* [Given records]:
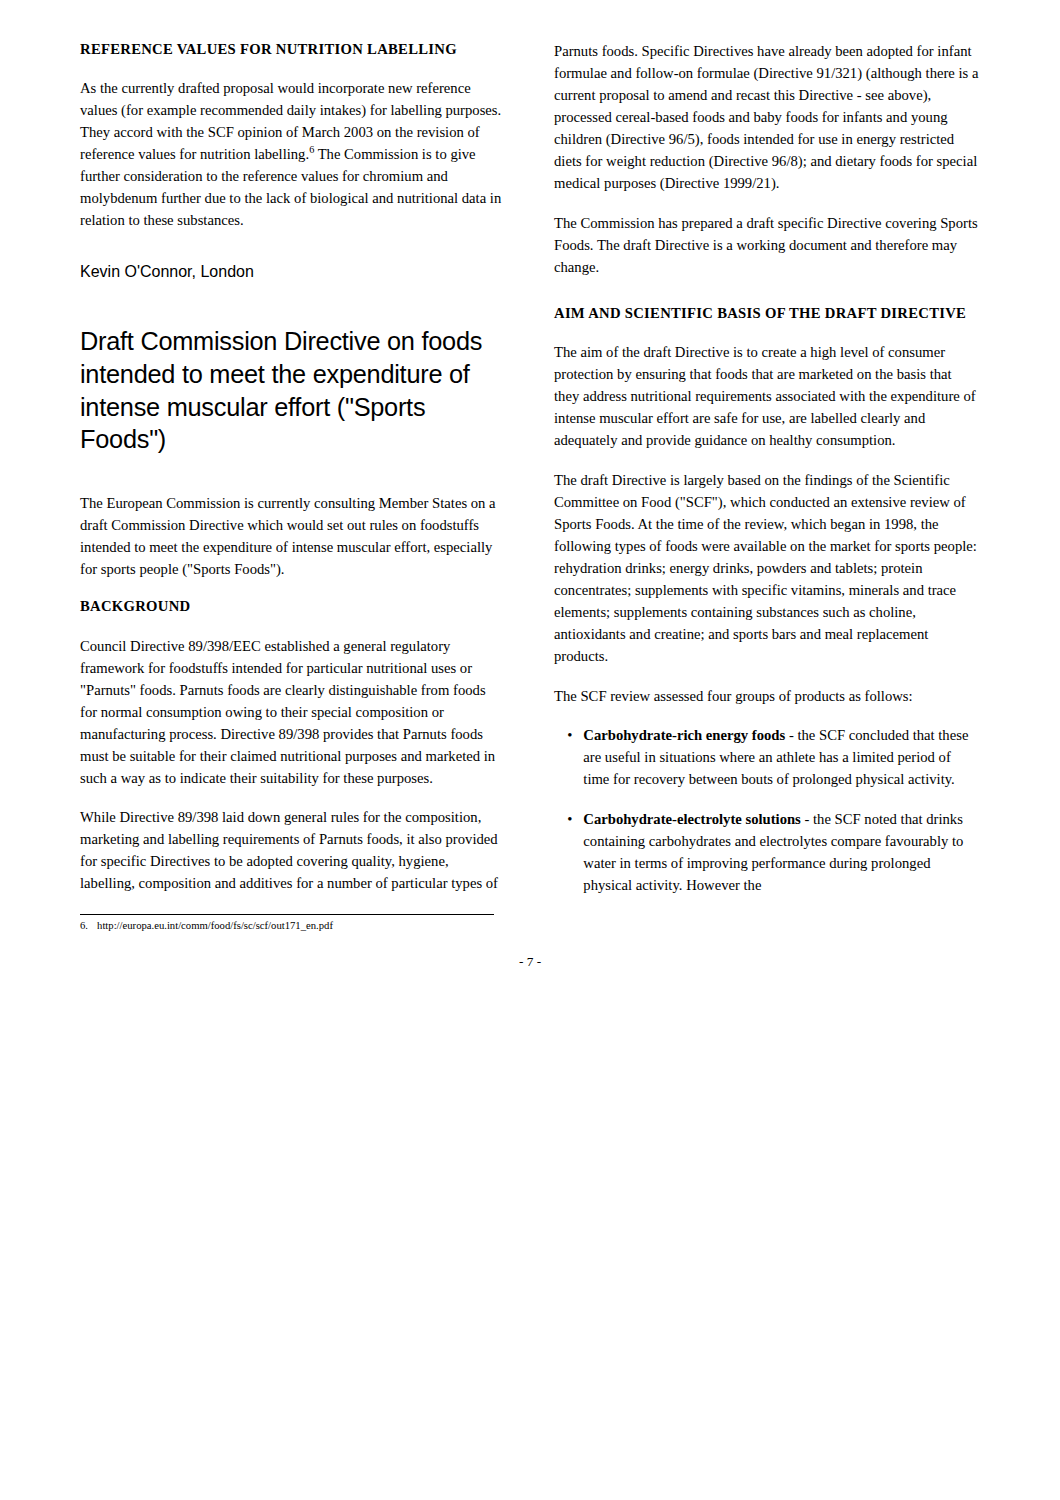Reference values for nutrition labelling
As the currently drafted proposal would incorporate new reference values (for example recommended daily intakes) for labelling purposes. They accord with the SCF opinion of March 2003 on the revision of reference values for nutrition labelling.6 The Commission is to give further consideration to the reference values for chromium and molybdenum further due to the lack of biological and nutritional data in relation to these substances.
Kevin O'Connor, London
Draft Commission Directive on foods intended to meet the expenditure of intense muscular effort ("Sports Foods")
The European Commission is currently consulting Member States on a draft Commission Directive which would set out rules on foodstuffs intended to meet the expenditure of intense muscular effort, especially for sports people ("Sports Foods").
Background
Council Directive 89/398/EEC established a general regulatory framework for foodstuffs intended for particular nutritional uses or "Parnuts" foods. Parnuts foods are clearly distinguishable from foods for normal consumption owing to their special composition or manufacturing process. Directive 89/398 provides that Parnuts foods must be suitable for their claimed nutritional purposes and marketed in such a way as to indicate their suitability for these purposes.
While Directive 89/398 laid down general rules for the composition, marketing and labelling requirements of Parnuts foods, it also provided for specific Directives to be adopted covering quality, hygiene, labelling, composition and additives for a number of particular types of Parnuts foods. Specific Directives have already been adopted for infant formulae and follow-on formulae (Directive 91/321) (although there is a current proposal to amend and recast this Directive - see above), processed cereal-based foods and baby foods for infants and young children (Directive 96/5), foods intended for use in energy restricted diets for weight reduction (Directive 96/8); and dietary foods for special medical purposes (Directive 1999/21).
The Commission has prepared a draft specific Directive covering Sports Foods. The draft Directive is a working document and therefore may change.
Aim and scientific basis of the draft Directive
The aim of the draft Directive is to create a high level of consumer protection by ensuring that foods that are marketed on the basis that they address nutritional requirements associated with the expenditure of intense muscular effort are safe for use, are labelled clearly and adequately and provide guidance on healthy consumption.
The draft Directive is largely based on the findings of the Scientific Committee on Food ("SCF"), which conducted an extensive review of Sports Foods. At the time of the review, which began in 1998, the following types of foods were available on the market for sports people: rehydration drinks; energy drinks, powders and tablets; protein concentrates; supplements with specific vitamins, minerals and trace elements; supplements containing substances such as choline, antioxidants and creatine; and sports bars and meal replacement products.
The SCF review assessed four groups of products as follows:
Carbohydrate-rich energy foods - the SCF concluded that these are useful in situations where an athlete has a limited period of time for recovery between bouts of prolonged physical activity.
Carbohydrate-electrolyte solutions - the SCF noted that drinks containing carbohydrates and electrolytes compare favourably to water in terms of improving performance during prolonged physical activity. However the
6. http://europa.eu.int/comm/food/fs/sc/scf/out171_en.pdf
- 7 -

* [Directions for this task]:
How many lines in this material contain the string "particular"? State the number alone.

* [Exercise response]:
2